Hear hear! Echte wiskundigen en technici kunnen wel tegen een minteken, en gaan niet zenuwachtig de aansluitingen omdraaien.
Omdat het in de vraag over 'knooppunten' gaat, dacht ik dat misschien de oplossing met de knooppuntsmethode bedoeld is.
Zoals het schema getekend is, 'zweeft' het: de potentiaal van de vier knooppunten kan met een gelijk bedrag omhoog of omlaag gaan zonder dat de uitkomsten veranderen (zolang die stromen maar hetzelfde genomen worden).
Dat laat je dus ook de vrijheid, één van de knooppunten op nul te stellen. Ik dacht dat ze dat misschien bedoelden met 'er valt een knooppunt weg'.

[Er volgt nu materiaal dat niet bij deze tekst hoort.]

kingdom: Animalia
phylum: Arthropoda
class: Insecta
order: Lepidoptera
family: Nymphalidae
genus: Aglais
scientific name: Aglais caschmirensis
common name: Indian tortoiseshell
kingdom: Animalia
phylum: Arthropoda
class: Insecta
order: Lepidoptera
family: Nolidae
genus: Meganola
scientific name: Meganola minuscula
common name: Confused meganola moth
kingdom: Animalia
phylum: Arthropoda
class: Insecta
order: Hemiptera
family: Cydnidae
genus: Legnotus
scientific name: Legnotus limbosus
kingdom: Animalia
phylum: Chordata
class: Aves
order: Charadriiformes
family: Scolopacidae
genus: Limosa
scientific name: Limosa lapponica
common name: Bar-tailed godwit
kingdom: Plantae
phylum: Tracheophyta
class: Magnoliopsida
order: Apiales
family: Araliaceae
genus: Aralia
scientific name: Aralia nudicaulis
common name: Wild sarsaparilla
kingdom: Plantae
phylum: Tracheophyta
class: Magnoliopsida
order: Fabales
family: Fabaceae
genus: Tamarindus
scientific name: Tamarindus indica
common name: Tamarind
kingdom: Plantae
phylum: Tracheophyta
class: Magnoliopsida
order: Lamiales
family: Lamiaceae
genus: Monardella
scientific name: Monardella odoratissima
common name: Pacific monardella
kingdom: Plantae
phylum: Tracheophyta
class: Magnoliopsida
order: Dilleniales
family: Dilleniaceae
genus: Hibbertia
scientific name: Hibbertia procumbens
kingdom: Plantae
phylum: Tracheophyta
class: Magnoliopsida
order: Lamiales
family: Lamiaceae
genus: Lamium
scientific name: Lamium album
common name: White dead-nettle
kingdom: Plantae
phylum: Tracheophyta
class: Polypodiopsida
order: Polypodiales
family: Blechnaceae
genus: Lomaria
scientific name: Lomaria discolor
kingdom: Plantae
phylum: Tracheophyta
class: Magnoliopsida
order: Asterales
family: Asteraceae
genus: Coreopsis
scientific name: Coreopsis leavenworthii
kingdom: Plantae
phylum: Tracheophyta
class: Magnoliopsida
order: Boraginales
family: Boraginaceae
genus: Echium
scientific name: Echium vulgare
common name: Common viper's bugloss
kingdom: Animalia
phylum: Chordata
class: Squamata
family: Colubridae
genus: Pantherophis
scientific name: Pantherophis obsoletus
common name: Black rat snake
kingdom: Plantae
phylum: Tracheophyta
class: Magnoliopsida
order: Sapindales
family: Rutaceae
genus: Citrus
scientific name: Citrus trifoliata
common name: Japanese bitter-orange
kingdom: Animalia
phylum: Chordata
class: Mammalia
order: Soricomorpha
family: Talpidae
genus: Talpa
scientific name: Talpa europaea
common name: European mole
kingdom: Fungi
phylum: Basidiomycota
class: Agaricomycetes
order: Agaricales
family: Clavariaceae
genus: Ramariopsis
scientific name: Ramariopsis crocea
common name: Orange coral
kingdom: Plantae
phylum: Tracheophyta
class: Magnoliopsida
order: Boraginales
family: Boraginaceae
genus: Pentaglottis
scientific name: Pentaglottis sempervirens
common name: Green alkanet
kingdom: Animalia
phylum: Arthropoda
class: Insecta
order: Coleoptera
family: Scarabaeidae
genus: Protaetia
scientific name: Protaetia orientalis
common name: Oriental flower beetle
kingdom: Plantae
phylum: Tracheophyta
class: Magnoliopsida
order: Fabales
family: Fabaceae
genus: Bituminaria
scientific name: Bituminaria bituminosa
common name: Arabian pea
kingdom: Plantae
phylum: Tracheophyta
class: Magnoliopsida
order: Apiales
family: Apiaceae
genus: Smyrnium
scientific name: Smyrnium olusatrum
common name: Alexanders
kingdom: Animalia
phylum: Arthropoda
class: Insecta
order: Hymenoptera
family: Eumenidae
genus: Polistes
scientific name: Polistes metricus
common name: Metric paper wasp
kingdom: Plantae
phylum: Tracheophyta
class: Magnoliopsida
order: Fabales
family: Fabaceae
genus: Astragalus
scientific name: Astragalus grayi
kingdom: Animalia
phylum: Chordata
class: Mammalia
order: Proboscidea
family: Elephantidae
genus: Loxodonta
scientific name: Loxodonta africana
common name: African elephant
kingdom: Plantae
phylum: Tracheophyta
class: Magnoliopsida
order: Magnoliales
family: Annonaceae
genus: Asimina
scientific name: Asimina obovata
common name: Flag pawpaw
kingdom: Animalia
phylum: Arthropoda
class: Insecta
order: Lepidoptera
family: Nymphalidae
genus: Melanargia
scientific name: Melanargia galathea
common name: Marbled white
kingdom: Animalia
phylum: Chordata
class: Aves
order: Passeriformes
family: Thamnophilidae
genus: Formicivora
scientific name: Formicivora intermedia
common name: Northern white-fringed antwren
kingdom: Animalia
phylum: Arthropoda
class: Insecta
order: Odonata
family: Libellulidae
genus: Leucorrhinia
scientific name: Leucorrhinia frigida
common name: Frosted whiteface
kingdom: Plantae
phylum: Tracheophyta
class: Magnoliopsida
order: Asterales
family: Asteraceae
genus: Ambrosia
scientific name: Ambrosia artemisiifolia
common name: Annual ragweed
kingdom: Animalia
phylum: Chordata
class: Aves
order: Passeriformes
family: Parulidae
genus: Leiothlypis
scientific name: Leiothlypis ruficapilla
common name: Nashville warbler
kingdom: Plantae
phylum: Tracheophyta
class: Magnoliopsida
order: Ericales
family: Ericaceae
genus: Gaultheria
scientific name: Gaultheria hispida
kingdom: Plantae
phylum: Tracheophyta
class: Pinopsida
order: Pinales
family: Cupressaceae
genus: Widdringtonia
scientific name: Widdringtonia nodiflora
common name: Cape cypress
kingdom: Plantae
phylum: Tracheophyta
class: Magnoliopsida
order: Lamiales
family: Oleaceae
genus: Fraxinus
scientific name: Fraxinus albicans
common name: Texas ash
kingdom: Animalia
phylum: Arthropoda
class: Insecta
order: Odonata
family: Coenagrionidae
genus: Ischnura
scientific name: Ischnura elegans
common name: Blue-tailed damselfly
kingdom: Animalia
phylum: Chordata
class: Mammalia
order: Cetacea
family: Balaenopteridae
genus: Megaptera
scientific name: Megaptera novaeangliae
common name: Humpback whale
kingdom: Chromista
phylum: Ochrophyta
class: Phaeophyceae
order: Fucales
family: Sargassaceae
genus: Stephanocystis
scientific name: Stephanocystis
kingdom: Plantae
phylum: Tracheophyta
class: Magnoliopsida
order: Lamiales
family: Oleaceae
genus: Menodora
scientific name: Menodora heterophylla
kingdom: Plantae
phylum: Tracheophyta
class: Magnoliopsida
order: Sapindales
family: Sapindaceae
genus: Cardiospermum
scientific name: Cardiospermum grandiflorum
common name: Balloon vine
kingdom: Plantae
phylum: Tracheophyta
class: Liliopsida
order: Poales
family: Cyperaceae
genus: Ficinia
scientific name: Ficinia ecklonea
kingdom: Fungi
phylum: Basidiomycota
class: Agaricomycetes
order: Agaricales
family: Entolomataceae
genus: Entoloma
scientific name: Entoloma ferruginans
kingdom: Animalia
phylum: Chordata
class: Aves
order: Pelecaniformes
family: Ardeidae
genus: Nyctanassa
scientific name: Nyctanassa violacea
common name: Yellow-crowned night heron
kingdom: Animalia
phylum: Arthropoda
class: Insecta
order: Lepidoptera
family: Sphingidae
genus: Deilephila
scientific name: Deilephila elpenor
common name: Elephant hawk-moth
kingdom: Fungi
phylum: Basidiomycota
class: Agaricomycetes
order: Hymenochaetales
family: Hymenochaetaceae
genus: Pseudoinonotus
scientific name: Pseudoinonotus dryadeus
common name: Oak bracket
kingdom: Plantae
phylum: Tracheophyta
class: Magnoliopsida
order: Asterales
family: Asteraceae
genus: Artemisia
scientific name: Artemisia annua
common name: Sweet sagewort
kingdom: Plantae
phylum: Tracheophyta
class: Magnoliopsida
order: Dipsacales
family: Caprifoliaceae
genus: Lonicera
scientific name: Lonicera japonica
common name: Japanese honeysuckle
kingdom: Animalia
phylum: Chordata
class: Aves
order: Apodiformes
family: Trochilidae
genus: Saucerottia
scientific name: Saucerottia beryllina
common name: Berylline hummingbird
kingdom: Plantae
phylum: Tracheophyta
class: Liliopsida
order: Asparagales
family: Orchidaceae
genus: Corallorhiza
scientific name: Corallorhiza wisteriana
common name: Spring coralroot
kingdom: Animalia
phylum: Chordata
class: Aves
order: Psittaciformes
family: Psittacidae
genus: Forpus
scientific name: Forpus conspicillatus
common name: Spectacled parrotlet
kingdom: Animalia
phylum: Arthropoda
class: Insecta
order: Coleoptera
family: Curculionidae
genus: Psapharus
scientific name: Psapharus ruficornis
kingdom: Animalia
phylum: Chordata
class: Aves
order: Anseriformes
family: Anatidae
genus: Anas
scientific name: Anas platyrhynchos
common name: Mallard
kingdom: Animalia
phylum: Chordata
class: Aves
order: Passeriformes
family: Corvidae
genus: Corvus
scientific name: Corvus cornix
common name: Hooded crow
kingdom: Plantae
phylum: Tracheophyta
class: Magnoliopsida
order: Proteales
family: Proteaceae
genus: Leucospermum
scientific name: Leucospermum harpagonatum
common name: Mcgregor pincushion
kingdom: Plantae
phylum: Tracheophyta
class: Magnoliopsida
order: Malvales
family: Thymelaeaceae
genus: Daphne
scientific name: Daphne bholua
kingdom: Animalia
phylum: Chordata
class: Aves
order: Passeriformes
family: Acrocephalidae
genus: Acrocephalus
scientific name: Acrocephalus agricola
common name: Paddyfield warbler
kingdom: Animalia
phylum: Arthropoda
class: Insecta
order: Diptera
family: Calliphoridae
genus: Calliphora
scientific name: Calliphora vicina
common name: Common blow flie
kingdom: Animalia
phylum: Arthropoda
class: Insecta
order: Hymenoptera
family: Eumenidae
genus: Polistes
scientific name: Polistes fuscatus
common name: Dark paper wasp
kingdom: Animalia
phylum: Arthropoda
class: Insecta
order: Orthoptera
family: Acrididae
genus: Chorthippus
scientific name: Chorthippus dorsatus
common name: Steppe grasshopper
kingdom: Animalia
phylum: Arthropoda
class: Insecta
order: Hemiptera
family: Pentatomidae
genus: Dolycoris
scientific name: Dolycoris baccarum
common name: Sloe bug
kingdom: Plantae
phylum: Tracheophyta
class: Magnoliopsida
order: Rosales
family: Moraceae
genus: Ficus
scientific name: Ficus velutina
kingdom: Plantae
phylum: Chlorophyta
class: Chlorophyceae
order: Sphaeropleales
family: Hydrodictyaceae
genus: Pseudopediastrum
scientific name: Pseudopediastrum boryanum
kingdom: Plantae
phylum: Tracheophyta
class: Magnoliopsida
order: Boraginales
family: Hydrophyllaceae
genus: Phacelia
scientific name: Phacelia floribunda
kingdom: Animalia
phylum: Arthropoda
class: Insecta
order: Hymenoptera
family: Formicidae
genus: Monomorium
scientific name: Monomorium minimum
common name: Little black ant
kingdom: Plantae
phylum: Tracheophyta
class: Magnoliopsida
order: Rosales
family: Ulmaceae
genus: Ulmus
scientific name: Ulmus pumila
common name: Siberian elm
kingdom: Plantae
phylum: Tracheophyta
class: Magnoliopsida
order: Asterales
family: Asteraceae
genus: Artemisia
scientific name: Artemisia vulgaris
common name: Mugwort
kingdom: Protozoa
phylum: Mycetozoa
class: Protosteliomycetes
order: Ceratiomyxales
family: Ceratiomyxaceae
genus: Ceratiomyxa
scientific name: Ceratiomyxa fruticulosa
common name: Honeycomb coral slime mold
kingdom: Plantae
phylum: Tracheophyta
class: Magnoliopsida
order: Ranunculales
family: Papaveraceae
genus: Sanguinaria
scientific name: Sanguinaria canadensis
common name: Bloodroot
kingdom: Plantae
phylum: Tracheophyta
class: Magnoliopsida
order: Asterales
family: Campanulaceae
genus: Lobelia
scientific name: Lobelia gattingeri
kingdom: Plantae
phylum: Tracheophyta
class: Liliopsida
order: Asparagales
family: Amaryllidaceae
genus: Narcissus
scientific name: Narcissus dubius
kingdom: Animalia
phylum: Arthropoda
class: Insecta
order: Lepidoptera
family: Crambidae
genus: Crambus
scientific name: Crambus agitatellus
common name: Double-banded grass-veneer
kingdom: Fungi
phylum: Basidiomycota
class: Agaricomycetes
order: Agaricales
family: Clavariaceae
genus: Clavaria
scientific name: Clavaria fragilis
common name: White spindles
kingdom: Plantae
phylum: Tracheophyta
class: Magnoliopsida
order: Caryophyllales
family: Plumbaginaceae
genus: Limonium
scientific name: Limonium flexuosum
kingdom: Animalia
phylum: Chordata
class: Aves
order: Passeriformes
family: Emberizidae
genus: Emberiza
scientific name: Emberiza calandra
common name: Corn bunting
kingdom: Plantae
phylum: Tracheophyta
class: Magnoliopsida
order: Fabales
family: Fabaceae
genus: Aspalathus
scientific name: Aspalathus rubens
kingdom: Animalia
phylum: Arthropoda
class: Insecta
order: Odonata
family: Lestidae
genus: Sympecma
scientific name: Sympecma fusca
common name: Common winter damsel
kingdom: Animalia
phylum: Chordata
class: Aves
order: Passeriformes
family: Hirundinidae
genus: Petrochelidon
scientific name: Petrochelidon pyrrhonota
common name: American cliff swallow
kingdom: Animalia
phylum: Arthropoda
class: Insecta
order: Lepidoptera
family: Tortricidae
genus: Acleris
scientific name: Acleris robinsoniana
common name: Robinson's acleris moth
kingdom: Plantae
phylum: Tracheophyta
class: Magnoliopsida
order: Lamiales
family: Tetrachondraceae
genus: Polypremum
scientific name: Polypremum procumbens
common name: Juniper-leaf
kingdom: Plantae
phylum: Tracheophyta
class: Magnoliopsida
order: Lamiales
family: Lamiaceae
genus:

Stel, je legt het knooppunt D aan de nulpotentiaal (in D loopt natuurlijk evengoed die 80+50-70 = 60 A).
Of, anders gezegd, je definieert D gewoon even als de nulpotentiaal.
Dan geldt voor de stromen naar de andere knooppunten:
code:
80 = UA(1/2 + 1/3) - UB(1/3) - UC(1/2)
50 = - UA(1/3) + UB(1/3+1/5)
-70 = - UA(1/2) + UC(1/4+1/2)
De drie vergelijkingen zijn gemakkelijk op te lossen en geven:
code:
UA = 1550/7 = 221,4 V
UB = 1625/7 = 232,1 V
UC = 380/7 = 54,3 V
UD = 0 volgens onze eigen keuze
Nu weet je dus ook de spanningen over alle weerstanden, en dus de stromen erdoor. Ze blijken overeen te stemmen met wat je al gevonden had.